**INSTRUCTIONS FOR THE TASK:** Copy every line of text in the entries below word for word, leaving the pictures out of your answer.
++++ INPUT MATERIAL
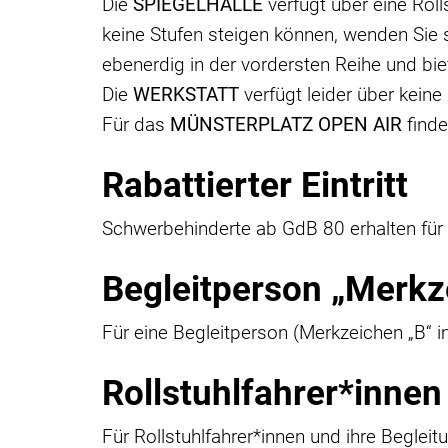
Die
SPIEGELHALLE
verfügt über eine Roll
keine Stufen steigen können, wenden Sie si
ebenerdig in der vordersten Reihe und bie
Die
WERKSTATT
verfügt leider über keine
Für das
MÜNSTERPLATZ OPEN AIR
finde
Rabattierter Eintritt
Schwerbehinderte ab GdB 80 erhalten für 
Begleitperson „Merkz
Für eine Begleitperson (Merkzeichen „B“ 
Rollstuhlfahrer*innen
Für Rollstuhlfahrer*innen und ihre Begle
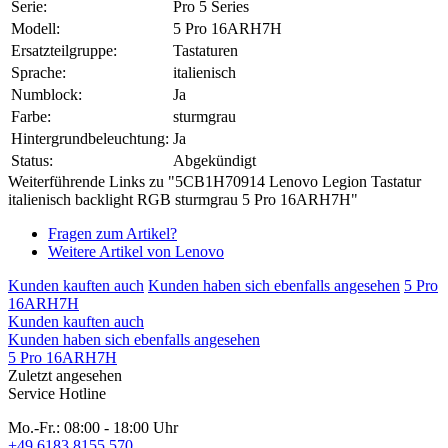
Serie:
Pro 5 Series
Modell:
5 Pro 16ARH7H
Ersatzteilgruppe:
Tastaturen
Sprache:
italienisch
Numblock:
Ja
Farbe:
sturmgrau
Hintergrundbeleuchtung:
Ja
Status:
Abgekündigt
Weiterführende Links zu "5CB1H70914 Lenovo Legion Tastatur
italienisch backlight RGB sturmgrau 5 Pro 16ARH7H"
Fragen zum Artikel?
Weitere Artikel von Lenovo
Kunden kauften auch
Kunden haben sich ebenfalls angesehen
5 Pro
16ARH7H
Kunden kauften auch
Kunden haben sich ebenfalls angesehen
5 Pro 16ARH7H
Zuletzt angesehen
Service Hotline
Mo.-Fr.: 08:00 - 18:00 Uhr
+49 6183 8155 570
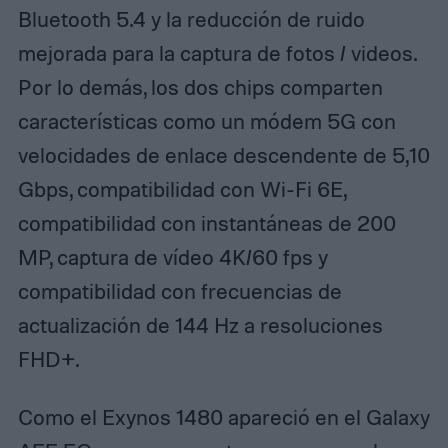
Bluetooth 5.4 y la reducción de ruido
mejorada para la captura de fotos / videos.
Por lo demás, los dos chips comparten
características como un módem 5G con
velocidades de enlace descendente de 5,10
Gbps, compatibilidad con Wi-Fi 6E,
compatibilidad con instantáneas de 200
MP, captura de vídeo 4K/60 fps y
compatibilidad con frecuencias de
actualización de 144 Hz a resoluciones
FHD+.
Como el Exynos 1480 apareció en el Galaxy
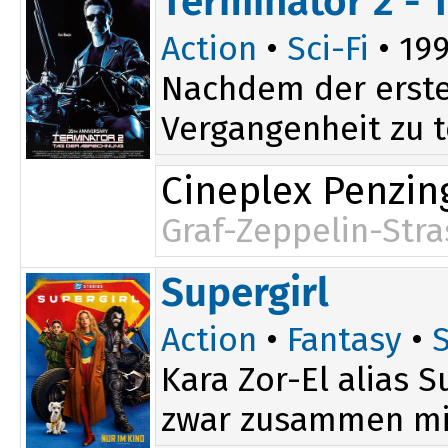
Terminator 2 -
Action
•
Sci-Fi
• 199
Nachdem der erste
Vergangenheit zu t
Cineplex Penzin
Graf-Zeppelin-Stra
Supergirl
Action
•
Fantasy
•
S
Kara Zor-El alias S
zwar zusammen mit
++++++++
**RESULT BELOW:**
Die
SPIEGELHALLE
verfügt über eine Roll
keine Stufen steigen können, wenden Sie si
ebenerdig in der vordersten Reihe und bie
Die
WERKSTATT
verfügt leider über keine
Für das
MÜNSTERPLATZ OPEN AIR
finde
Rabattierter Eintritt
Schwerbehinderte ab GdB 80 erhalten für 
Begleitperson „Merkz
Für eine Begleitperson (Merkzeichen „B“ 
Rollstuhlfahrer*innen
Für Rollstuhlfahrer*innen und ihre Begle
Serie:
Pro 5 Series
Modell:
5 Pro 16ARH7H
Ersatzteilgruppe:
Tastaturen
Sprache:
italienisch
Numblock:
Ja
Farbe:
sturmgrau
Hintergrundbeleuchtung:
Ja
Status:
Abgekündigt
Weiterführende Links zu "5CB1H70914 Lenovo Legion Tastatur
italienisch backlight RGB sturmgrau 5 Pro 16ARH7H"
Fragen zum Artikel?
Weitere Artikel von Lenovo
Kunden kauften auch
Kunden haben sich ebenfalls angesehen
5 Pro
16ARH7H
Kunden kauften auch
Kunden haben sich ebenfalls angesehen
5 Pro 16ARH7H
Zuletzt angesehen
Service Hotline
Mo.-Fr.: 08:00 - 18:00 Uhr
+49 6183 8155 570
Bluetooth 5.4 y la reducción de ruido
mejorada para la captura de fotos / videos.
Por lo demás, los dos chips comparten
características como un módem 5G con
velocidades de enlace descendente de 5,10
Gbps, compatibilidad con Wi-Fi 6E,
compatibilidad con instantáneas de 200
MP, captura de vídeo 4K/60 fps y
compatibilidad con frecuencias de
actualización de 144 Hz a resoluciones
FHD+.
Como el Exynos 1480 apareció en el Galaxy
Terminator 2 -
Action
•
Sci-Fi
• 199
Nachdem der erste
Vergangenheit zu t
Cineplex Penzin
Graf-Zeppelin-Stra
Supergirl
Action
•
Fantasy
•
S
Kara Zor-El alias S
zwar zusammen mit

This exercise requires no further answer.